Prostaglandin analogues (PGAs), such as latanoprost and bimatoprost, are topical agents for the treatment of glaucoma and intraocular hypertension. Later it was found that these substances promote the growth and pigmentation of eyelashes. The mechanism of action that promotes hair regrowth is presumably the stimulation of the dermal papilla, leading to the activation of the transition of telogen hair into the anagen phase.

To date, there are no data on the use of APG for the treatment of female AGA.

The use of bimatoprost 0.03% scalp injections once a week for 12 weeks and then every other week for 4 weeks in a 59-year-old female patient with PVAT was unsuccessful.

Based on the proposed effect on the release of platelet-derived growth factors, stem cell activation, and overexpression of genes associated with hair growth, microneedling therapy has been proposed as a new treatment for AGA.

A randomized trial of 100 men with mild to moderate AGA showed that the combined use of dermaroller and minoxidil 5% lotion in promoting hair growth was significantly superior to that of minoxidil alone.

Despite these promising results, the use of this method in the treatment of AGA needs to be confirmed in clinical trials.

If standard treatments fail to improve hair loss, hair transplantation may be considered as a treatment option. This still effective procedure must be performed by an experienced surgeon, during which individual hair follicles are transplanted from a donor site, but unlike men, in women, due to the diffuse nature of hair loss, the area of \u200b\u200bthe site is very limited.

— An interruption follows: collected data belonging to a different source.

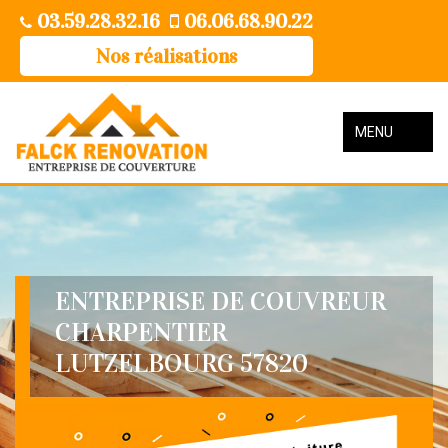
03.59.28.32.16
06.06.68.90.22
Nos réalisations
MENU
ENTREPRISE DE COUVREUR
CHARPENTIER
LUTZELBOURG 57820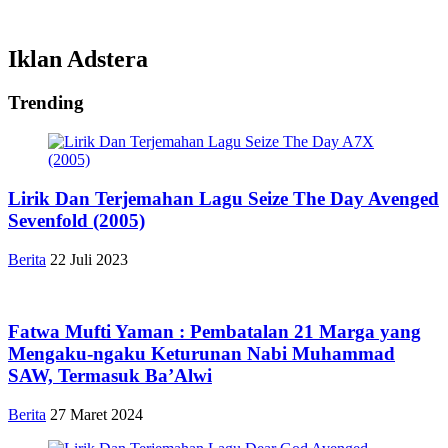
Iklan Adstera
Trending
Lirik Dan Terjemahan Lagu Seize The Day Avenged
Sevenfold (2005)
Berita
22 Juli 2023
Fatwa Mufti Yaman : Pembatalan 21 Marga yang
Mengaku-ngaku Keturunan Nabi Muhammad
SAW, Termasuk Ba’Alwi
Berita
27 Maret 2024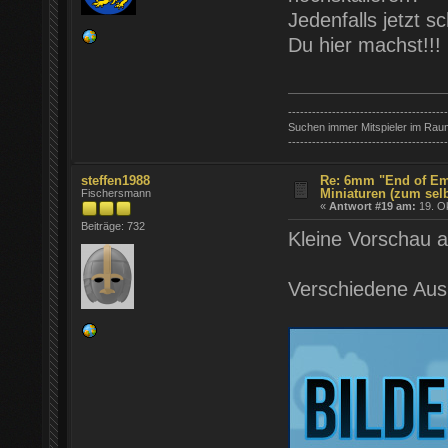
Jedenfalls jetzt 
Du hier machst!!!
----------------------------------------
Suchen immer Mitspieler im Rau
----------------------------------------
steffen1988
Re: 6mm "End of Em
Miniaturen (zum sel
Fischersmann
«
Antwort #19 am:
19. Ok
Beiträge: 732
Kleine Vorschau 
Verschiedene Aus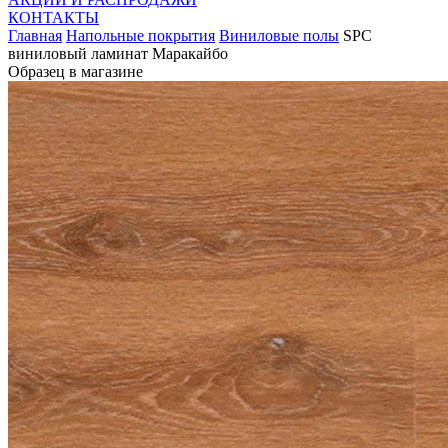
КОНТАКТЫ
Главная
Напольные покрытия
Виниловые полы
SPC
виниловый ламинат Маракайбо
Образец в магазине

Among the complications of the operation: temporary hair loss after transplantation, infections, pain and failure of the transplant.

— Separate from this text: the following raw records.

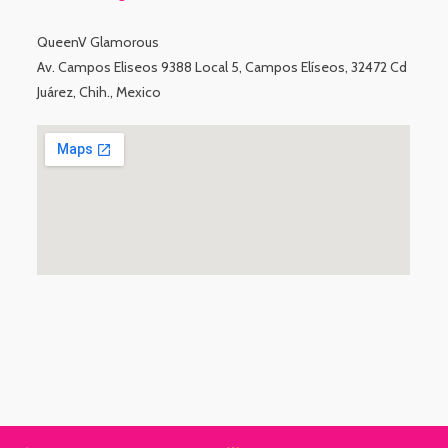
QueenV Glamorous
Av. Campos Eliseos 9388 Local 5, Campos Elíseos, 32472 Cd
Juárez, Chih., Mexico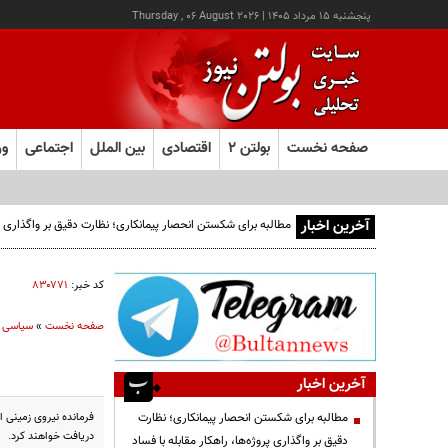
پنجشنبه ۱۵ مرداد ۱۴۰۵
|
Thursday , 06 August 2026
صفحه نخست
بولتن ۲
اقتصادی
بین الملل
اجتماعی
ور
آخرین اخبار
مطالبه برای شکستن انحصار پیمانکاری؛ نظارت دقیق بر واگذاری پرو
کد خبر:
۸۳۰۷۷۱
صفحه نخست
»
سیاسی
آخرین اخبار
فرمانده نیروی زمینی 
مطالبه برای شکستن انحصار پیمانکاری؛ نظارت
دریافت خواهند کرد.
دقیق بر واگذاری پروژه‌ها، راهکار مقابله با فساد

Hair transplantation is performed by various methods, one of such methods is PL-FUT
longitudinal partial follicular unit transplantation.

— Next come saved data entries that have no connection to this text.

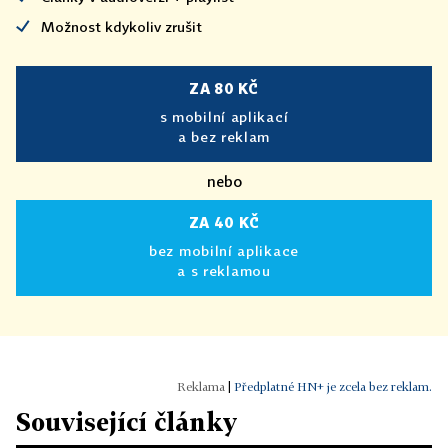
Možnost kdykoliv zrušit
ZA 80 KČ
s mobilní aplikací
a bez reklam
nebo
ZA 40 KČ
bez mobilní aplikace
a s reklamou
|
Předplatné HN+ je zcela bez reklam.
Související články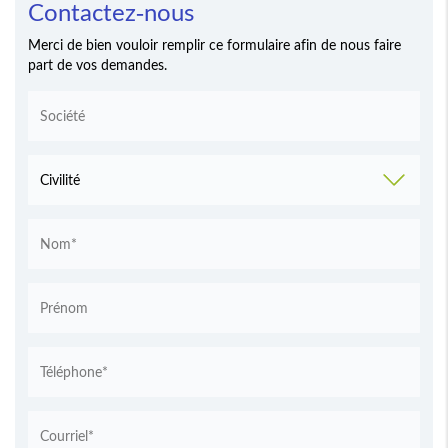
Contactez-nous
Merci de bien vouloir remplir ce formulaire afin de nous faire
part de vos demandes.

The new method consists in partial longitudinal extraction of a follicular unit, which can be used as a complete follicular unit to form a fully differentiated hair follicle. The partial follicular unit remaining in the dermis at the donor site can survive and form a hair.

Modern areas of research and future methods of therapeutic intervention are:

• stem cells of follicular origin,
• as well as technologies for cultivating hair follicle tissues.

Accurate identification and effective delivery of the appropriate defense and trigger mechanisms that will stimulate the activation of quiescent stem cells can make the prevention and reversal of hair loss a reality.